Many of these taxpayers are struggling to make ends meet and more employed people are turning to food banks and loan sharks to supplement their low incomes.
The final slap in the face for these people may well be that Harry and Megan have let them down.
All those British citizens who watched the royal wedding and who willingly took Megan into their hearts expected that the couple would be there to represent the country that has supported them.
What Harry and Megan have done could be seen as taking the money and running.
Well, good riddance, but the taxpayers would like their money back so it can be put to better use, helping the less fortunate.
What about Prince Philip?
Buckingham Palace has announced that the Sussexes will no longer use the title Royal Highness “as they are no longer working members of the royal family”. We can therefore take it that the same applies to the Duke of Edinburgh.
Big Ben and Brexit day
As an occasional reader of international papers including the British ones, I often get snippets of stories that sound interesting although I should find the time to follow up on them in more detail.
It looks like Brexit will never leave the news with the latest item being a proposal to ring the Big Ben bells on Brexit day. (Or should that really be “Brexit decade”, given how long it has been going on and looks like continuing for?)

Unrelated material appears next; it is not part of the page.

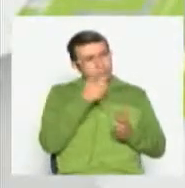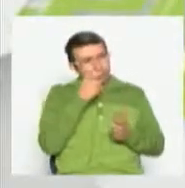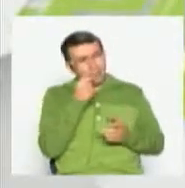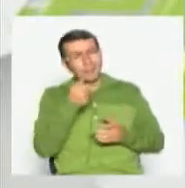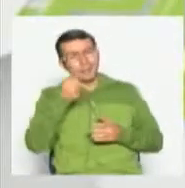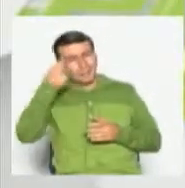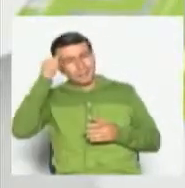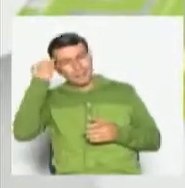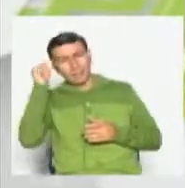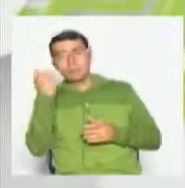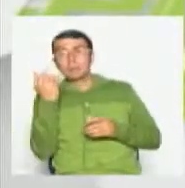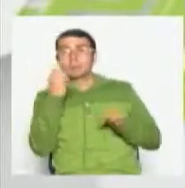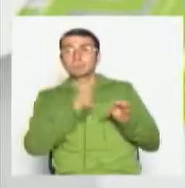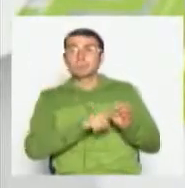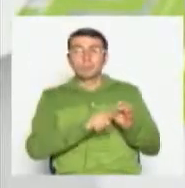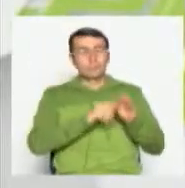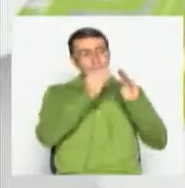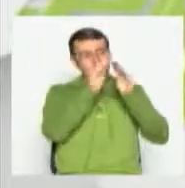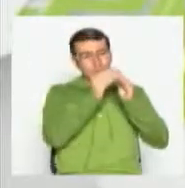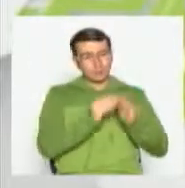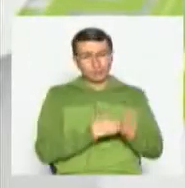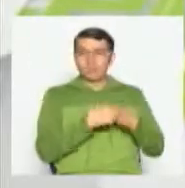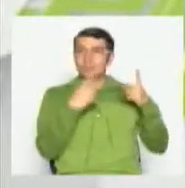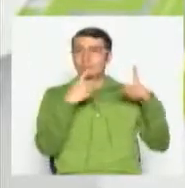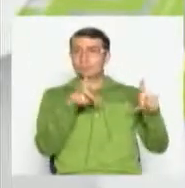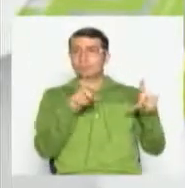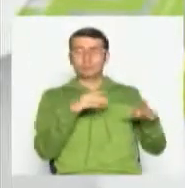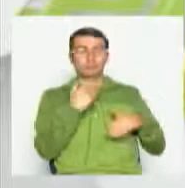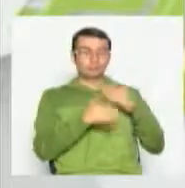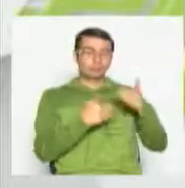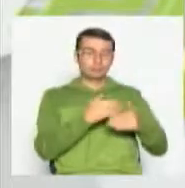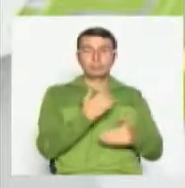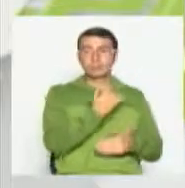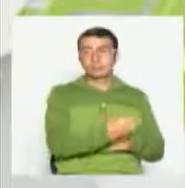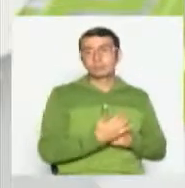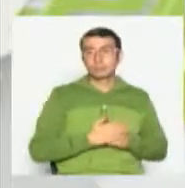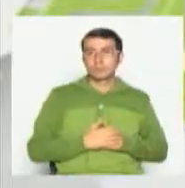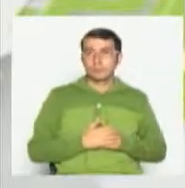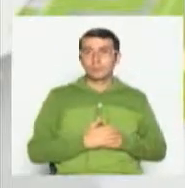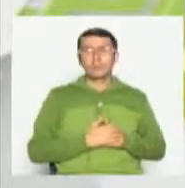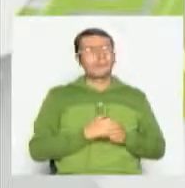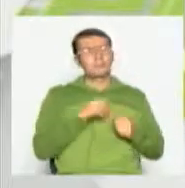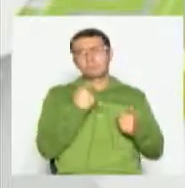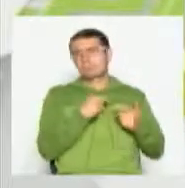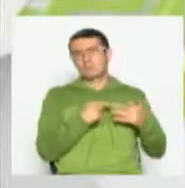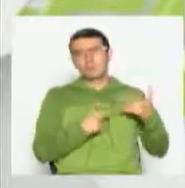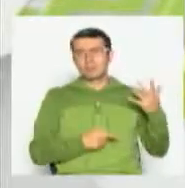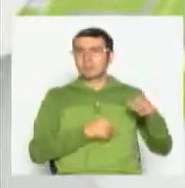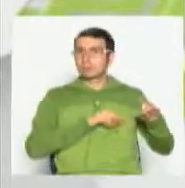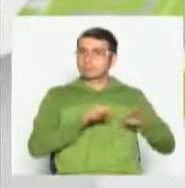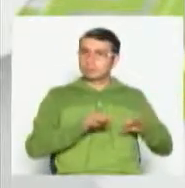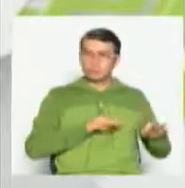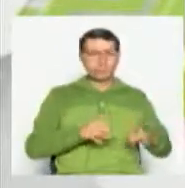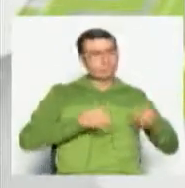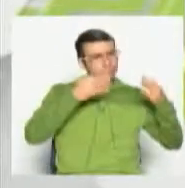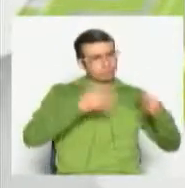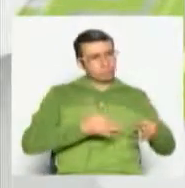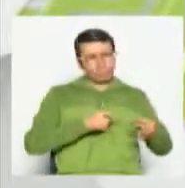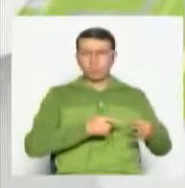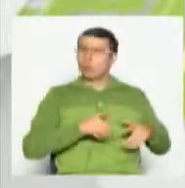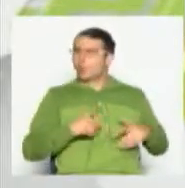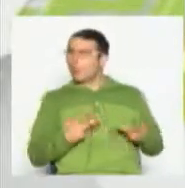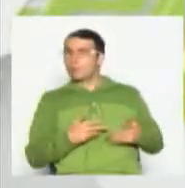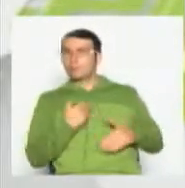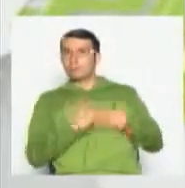en cuenta para la realización de un programa de televisión. Existe una serie de factores específicos que determinan el proceso a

This massive cost of £500,000 is based on making repairs while all the main repairs are ongoing. Surely there could be a better use for it? Perhaps a donation to any of the hospitals claiming to be short of money?
Unlike Mark Francois, Nigel Farage and other Brexiteers, I won’t be celebrating on 31 January.
I will be thinking of my French friend who in November 2016 was kicked in the head and told to “eff off back to France” by racist thugs I believe to have been emboldened by the anti-immigration Vote Leave campaign.
I will be thinking of my German friends who had to uproot his family to Amsterdam when his job with the European Medicines Agency moved.
But most of all, I will be thinking of the next generation who will lose the right to live, work and study in 27 other countries and pensioners living in Europe whose living standards have dropped considerably and whose futures remain uncertain.
Jingoism and symbolism remain the defining hallmarks of this project of national self-harm.